• PROBLEM: Retype the full set of data, character for character.

• SUPPLIED MATERIAL:
——

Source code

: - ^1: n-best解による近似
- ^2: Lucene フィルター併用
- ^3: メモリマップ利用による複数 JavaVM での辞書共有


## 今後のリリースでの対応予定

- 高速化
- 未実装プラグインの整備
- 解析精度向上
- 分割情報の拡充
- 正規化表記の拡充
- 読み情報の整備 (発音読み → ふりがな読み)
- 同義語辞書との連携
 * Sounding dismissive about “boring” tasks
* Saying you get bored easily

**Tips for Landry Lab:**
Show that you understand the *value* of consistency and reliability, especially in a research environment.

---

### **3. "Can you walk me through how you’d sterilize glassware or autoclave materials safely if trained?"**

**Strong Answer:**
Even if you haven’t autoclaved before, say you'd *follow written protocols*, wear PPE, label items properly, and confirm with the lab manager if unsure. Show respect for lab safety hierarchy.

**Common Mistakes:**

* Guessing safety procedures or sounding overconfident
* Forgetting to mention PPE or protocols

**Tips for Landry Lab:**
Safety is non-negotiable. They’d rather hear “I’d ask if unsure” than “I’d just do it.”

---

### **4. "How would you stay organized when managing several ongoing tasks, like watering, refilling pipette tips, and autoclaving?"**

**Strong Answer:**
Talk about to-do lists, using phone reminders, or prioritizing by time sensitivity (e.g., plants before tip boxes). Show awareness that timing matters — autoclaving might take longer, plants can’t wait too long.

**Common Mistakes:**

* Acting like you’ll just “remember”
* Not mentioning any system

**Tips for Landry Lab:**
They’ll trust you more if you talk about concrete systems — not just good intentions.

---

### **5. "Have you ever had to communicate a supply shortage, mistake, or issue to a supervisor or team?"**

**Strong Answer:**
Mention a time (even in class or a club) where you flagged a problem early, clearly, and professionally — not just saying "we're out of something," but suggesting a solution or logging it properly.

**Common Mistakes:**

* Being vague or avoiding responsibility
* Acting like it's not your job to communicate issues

——

• YOUR SOLUTION:
Source code

: - ^1: n-best解による近似
- ^2: Lucene フィルター併用
- ^3: メモリマップ利用による複数 JavaVM での辞書共有


## 今後のリリースでの対応予定

- 高速化
- 未実装プラグインの整備
- 解析精度向上
- 分割情報の拡充
- 正規化表記の拡充
- 読み情報の整備 (発音読み → ふりがな読み)
- 同義語辞書との連携
 * Sounding dismissive about “boring” tasks
* Saying you get bored easily

**Tips for Landry Lab:**
Show that you understand the *value* of consistency and reliability, especially in a research environment.

---

### **3. "Can you walk me through how you’d sterilize glassware or autoclave materials safely if trained?"**

**Strong Answer:**
Even if you haven’t autoclaved before, say you'd *follow written protocols*, wear PPE, label items properly, and confirm with the lab manager if unsure. Show respect for lab safety hierarchy.

**Common Mistakes:**

* Guessing safety procedures or sounding overconfident
* Forgetting to mention PPE or protocols

**Tips for Landry Lab:**
Safety is non-negotiable. They’d rather hear “I’d ask if unsure” than “I’d just do it.”

---

### **4. "How would you stay organized when managing several ongoing tasks, like watering, refilling pipette tips, and autoclaving?"**

**Strong Answer:**
Talk about to-do lists, using phone reminders, or prioritizing by time sensitivity (e.g., plants before tip boxes). Show awareness that timing matters — autoclaving might take longer, plants can’t wait too long.

**Common Mistakes:**

* Acting like you’ll just “remember”
* Not mentioning any system

**Tips for Landry Lab:**
They’ll trust you more if you talk about concrete systems — not just good intentions.

---

### **5. "Have you ever had to communicate a supply shortage, mistake, or issue to a supervisor or team?"**

**Strong Answer:**
Mention a time (even in class or a club) where you flagged a problem early, clearly, and professionally — not just saying "we're out of something," but suggesting a solution or logging it properly.

**Common Mistakes:**

* Being vague or avoiding responsibility
* Acting like it's not your job to communicate issues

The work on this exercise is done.